* About this exercise *
Collect all lines containing the word "right" from the data.

>>

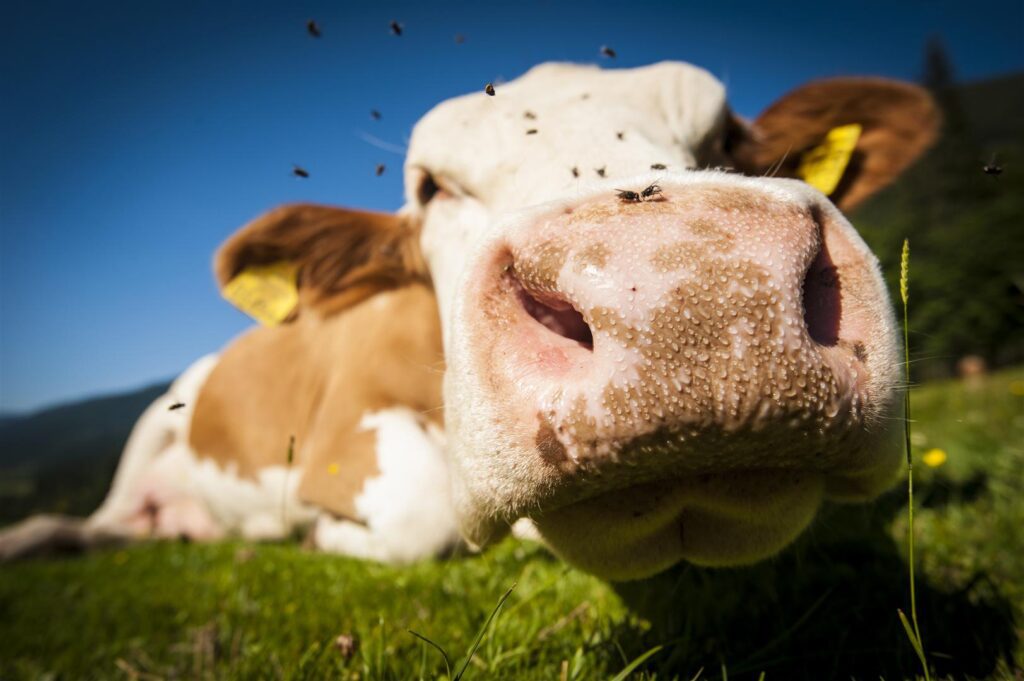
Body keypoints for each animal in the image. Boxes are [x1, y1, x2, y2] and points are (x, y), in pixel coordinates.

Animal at [0, 62, 937, 577]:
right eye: (428, 188)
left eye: (732, 138)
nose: (692, 297)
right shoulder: (343, 435)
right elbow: (425, 514)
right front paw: (314, 534)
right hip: (149, 435)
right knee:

<<

* Written reply *
right eye: (428, 188)
right shoulder: (343, 435)
right elbow: (425, 514)
right front paw: (314, 534)
right hip: (149, 435)
right knee:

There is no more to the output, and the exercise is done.